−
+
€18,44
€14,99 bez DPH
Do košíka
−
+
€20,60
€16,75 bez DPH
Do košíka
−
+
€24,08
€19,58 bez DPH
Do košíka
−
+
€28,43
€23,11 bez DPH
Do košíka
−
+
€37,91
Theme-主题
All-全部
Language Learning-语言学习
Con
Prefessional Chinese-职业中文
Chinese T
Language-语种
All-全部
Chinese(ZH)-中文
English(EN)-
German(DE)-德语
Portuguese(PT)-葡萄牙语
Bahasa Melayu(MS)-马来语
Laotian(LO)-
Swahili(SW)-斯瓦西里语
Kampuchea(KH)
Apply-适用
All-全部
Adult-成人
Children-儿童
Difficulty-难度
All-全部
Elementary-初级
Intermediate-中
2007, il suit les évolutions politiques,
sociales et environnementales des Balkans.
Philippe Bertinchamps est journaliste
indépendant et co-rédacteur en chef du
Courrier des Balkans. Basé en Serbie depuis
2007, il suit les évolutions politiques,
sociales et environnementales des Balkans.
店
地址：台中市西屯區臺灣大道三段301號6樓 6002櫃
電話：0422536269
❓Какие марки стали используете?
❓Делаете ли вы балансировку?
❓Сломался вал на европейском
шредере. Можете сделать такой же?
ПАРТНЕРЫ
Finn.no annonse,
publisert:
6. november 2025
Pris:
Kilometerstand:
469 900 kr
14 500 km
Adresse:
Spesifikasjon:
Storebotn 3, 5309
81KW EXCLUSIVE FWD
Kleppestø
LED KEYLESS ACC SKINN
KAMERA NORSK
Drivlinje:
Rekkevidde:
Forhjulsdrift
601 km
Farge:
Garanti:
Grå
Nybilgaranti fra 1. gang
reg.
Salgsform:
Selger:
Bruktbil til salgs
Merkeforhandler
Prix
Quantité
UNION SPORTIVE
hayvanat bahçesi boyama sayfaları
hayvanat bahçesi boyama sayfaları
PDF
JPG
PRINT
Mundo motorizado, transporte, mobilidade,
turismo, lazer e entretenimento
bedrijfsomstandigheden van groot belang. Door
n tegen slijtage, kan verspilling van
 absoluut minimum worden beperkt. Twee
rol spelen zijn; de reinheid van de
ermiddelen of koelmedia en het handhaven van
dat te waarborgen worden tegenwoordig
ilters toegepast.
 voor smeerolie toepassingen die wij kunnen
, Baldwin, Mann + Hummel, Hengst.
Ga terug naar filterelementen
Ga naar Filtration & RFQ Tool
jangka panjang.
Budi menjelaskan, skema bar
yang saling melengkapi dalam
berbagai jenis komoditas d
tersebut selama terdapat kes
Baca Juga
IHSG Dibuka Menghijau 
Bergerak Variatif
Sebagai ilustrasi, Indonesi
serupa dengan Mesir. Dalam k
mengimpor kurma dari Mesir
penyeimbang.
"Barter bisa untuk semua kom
▬▬▬▬▬▬
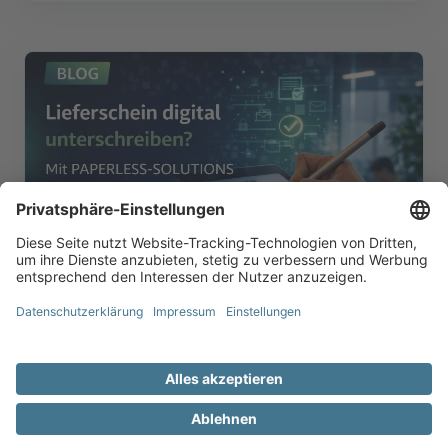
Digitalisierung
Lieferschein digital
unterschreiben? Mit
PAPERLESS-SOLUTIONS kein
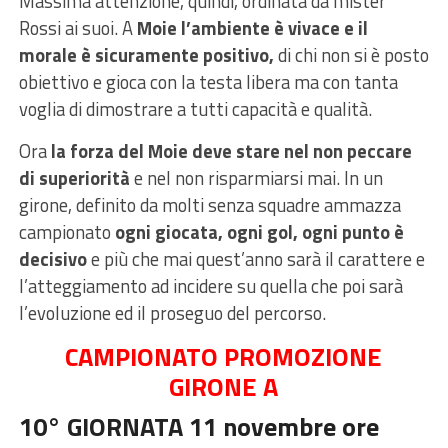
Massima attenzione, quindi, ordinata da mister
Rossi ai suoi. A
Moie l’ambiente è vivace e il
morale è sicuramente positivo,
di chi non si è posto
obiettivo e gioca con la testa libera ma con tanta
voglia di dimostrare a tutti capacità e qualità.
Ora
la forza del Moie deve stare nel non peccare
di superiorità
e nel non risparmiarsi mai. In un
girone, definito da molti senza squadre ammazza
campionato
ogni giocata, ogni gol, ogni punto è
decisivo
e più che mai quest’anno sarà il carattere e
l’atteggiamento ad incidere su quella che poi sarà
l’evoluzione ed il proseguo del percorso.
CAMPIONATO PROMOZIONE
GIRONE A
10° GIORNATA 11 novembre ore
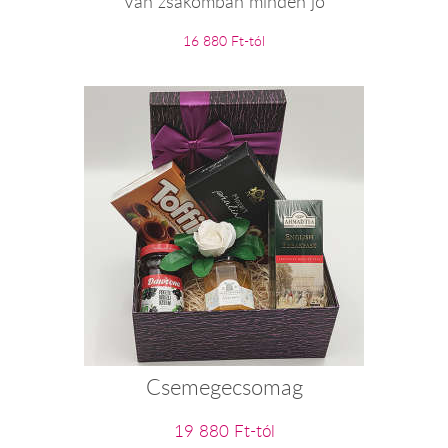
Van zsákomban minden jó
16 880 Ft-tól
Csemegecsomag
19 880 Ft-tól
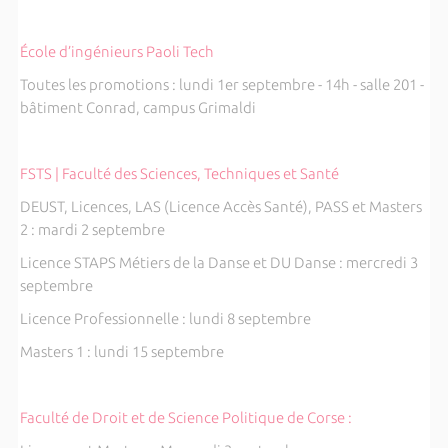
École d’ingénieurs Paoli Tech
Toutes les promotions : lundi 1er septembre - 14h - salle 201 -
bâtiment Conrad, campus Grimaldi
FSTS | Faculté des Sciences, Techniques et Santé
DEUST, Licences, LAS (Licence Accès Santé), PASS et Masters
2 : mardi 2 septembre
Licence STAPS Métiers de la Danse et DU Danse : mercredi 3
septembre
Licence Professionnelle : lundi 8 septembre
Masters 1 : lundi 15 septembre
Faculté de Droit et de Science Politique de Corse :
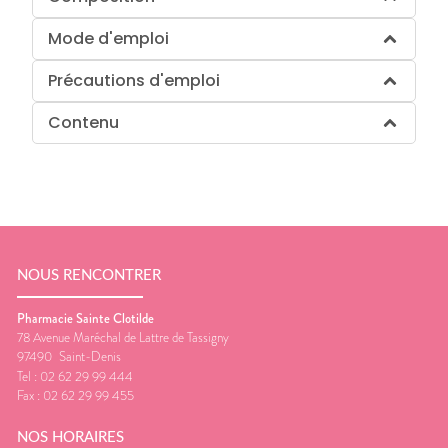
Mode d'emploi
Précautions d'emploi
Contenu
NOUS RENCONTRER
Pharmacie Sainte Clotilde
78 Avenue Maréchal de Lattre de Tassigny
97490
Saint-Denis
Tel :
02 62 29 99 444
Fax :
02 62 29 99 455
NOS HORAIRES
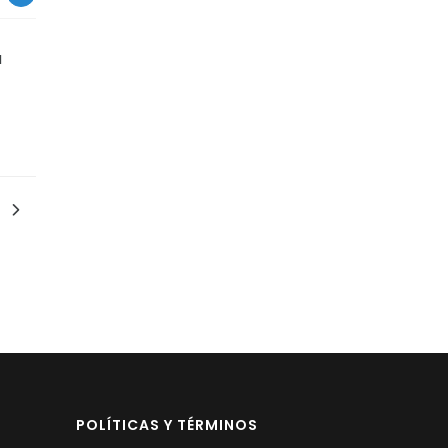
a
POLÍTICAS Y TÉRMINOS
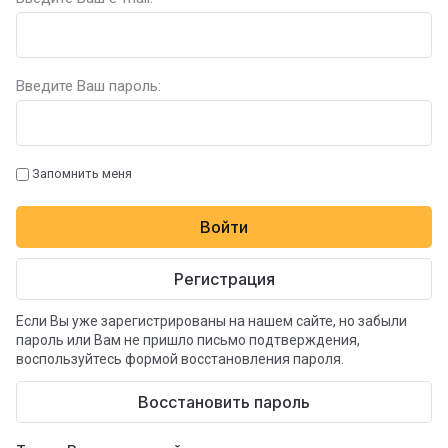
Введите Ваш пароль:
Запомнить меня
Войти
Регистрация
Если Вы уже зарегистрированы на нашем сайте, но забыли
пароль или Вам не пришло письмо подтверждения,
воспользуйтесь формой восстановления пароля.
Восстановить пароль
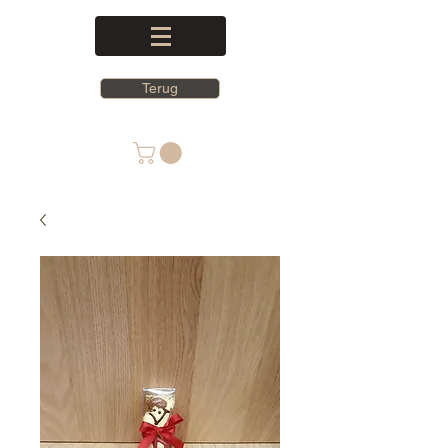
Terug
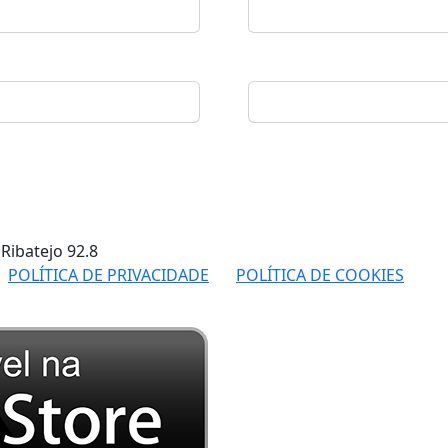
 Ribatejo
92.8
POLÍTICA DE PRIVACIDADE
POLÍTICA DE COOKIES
▬▬▬▬▬▬
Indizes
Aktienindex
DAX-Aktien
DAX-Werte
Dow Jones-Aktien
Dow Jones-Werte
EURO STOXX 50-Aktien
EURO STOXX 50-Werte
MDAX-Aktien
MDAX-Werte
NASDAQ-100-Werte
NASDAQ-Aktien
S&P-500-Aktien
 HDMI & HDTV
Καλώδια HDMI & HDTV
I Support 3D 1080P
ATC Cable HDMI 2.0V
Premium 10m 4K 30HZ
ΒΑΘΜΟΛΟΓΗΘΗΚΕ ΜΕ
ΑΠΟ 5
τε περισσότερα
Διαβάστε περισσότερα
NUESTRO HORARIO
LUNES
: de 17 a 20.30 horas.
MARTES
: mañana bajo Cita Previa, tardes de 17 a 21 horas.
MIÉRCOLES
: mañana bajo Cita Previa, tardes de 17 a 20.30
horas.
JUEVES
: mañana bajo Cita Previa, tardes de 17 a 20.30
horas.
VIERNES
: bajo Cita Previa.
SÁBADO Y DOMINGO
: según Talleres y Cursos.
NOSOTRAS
▬▬▬▬▬▬
Copy out everything from the line that contains "École d’ingénieurs Paoli Tech" down to the line that contains "Masters 1 : lundi 15 septembre", keeping each line the same as it appears in the records.

■ Response ■
École d’ingénieurs Paoli Tech
Toutes les promotions : lundi 1er septembre - 14h - salle 201 -
bâtiment Conrad, campus Grimaldi
FSTS | Faculté des Sciences, Techniques et Santé
DEUST, Licences, LAS (Licence Accès Santé), PASS et Masters
2 : mardi 2 septembre
Licence STAPS Métiers de la Danse et DU Danse : mercredi 3
septembre
Licence Professionnelle : lundi 8 septembre
Masters 1 : lundi 15 septembre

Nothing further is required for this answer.